Le nouveau paradigme, c’est bien sûr le sens de Global Gateway, c’est de miser sur des infrastructures durables, des infrastructures qui renforcent la résilience. Ce nouveau paradigme, c’est faire confiance au secteur privé, développer de nouveaux instruments financiers. Ça a été le sens de ce sommet, il y a quelques mois à Bruxelles, entre l’Union africaine et l’Union européenne. Nous avons pu dessiner les contours d’une approche différente, ambitieuse, nouvelle, réaliste également, et il ne nous appartiendra pas seulement de nous accorder sur une déclaration commune et généreuse, mais aussi de la mettre en œuvre et de développer cette culture de l’évaluation régulière pour s’assurer que les mots sont suivis d’effets tangibles ressentis par nos citoyens et par nos populations partout dans le monde. Ce nouveau paradigme c’est aussi le sens de l’engagement de l’Union européen pour continuer à travailler sur la restructuration des dettes qui accablent les pays africains, qui limitent et rétrécissent les marges de manœuvre. C’est aussi le sens de notre ambition d’être engagés avec le Fonds monétaire international pour faire en sorte que l’on puisse davantage réallouer les droits de tirage spéciaux; et au-delà des progrès qui ont été réalisés, il y a certainement encore, de mon point de vue, sur ce sujet, des pas additionnels qui vont être nécessaires.
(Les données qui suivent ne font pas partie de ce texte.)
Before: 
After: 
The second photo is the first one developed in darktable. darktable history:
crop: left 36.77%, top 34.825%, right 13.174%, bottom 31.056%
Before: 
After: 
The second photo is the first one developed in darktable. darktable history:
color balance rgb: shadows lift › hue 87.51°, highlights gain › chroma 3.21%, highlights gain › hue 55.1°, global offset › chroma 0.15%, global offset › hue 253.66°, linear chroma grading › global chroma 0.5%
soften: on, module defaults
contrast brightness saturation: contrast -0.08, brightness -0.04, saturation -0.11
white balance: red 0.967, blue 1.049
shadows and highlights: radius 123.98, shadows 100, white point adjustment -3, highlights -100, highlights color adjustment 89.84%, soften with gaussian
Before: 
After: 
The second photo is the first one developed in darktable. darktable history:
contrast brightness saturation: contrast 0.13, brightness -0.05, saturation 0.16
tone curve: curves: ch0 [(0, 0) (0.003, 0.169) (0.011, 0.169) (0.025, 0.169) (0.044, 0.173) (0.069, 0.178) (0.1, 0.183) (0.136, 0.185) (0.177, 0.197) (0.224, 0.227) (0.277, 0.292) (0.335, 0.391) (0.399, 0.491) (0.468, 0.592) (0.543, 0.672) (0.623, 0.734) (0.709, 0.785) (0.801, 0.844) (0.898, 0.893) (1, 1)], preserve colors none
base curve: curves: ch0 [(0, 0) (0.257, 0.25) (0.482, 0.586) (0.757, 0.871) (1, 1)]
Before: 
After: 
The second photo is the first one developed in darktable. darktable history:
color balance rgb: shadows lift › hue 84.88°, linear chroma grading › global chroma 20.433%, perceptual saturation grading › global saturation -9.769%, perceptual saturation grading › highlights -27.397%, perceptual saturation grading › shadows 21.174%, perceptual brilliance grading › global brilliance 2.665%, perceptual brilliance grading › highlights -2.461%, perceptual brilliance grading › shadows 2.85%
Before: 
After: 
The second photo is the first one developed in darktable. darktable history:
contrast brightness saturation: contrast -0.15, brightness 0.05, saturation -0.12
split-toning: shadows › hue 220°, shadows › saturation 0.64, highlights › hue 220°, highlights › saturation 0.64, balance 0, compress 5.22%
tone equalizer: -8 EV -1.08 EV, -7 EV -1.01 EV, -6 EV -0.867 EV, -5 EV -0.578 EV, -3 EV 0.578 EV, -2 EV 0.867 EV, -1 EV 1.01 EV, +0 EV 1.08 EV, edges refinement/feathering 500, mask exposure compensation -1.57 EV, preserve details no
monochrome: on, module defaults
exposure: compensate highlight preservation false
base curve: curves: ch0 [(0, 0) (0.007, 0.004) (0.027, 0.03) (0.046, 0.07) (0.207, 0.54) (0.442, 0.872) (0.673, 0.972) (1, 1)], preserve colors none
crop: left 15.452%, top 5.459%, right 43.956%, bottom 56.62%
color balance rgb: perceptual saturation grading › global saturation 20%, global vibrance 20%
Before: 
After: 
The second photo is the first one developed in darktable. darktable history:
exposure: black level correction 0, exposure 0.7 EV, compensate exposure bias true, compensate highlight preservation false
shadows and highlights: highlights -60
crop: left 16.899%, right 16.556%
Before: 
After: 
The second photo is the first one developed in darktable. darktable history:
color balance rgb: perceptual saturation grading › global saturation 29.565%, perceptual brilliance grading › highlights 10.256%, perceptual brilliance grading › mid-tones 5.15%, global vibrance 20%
J’avais promis d’être bref, je vais me tenir à cette promesse et j’en viens à la conclusion avec cette pensée que je souhaite partager avec vous. C’est celle d’un homme empreint de sagesse et dont la vie a marqué l’humanité: Desmond Tutu, qui indiquait avec des mots justes que “le seul moyen d’être en sécurité, c’est d’être ensemble”. Il ajoutait que “le seul moyen, en fin de compte, d’avoir de la prospérité, c’est d’être ensemble”. Et finalement, être humain c’est appartenir à cette même famille, c’est être ensemble, c’est prendre soin les uns des autres. Prendre soin les uns des autres, c’est vraiment le vœu que je forme en ce lancement des Journées du développement. Mobilisons nos intelligences collectives pour bâtir ensemble, dans le respect ? dans le respect de nos histoires, le respect de nos traditions ? mais aussi dans une volonté commune de bâtir un monde plus juste, plus solide et plus prospère. Merci à vous.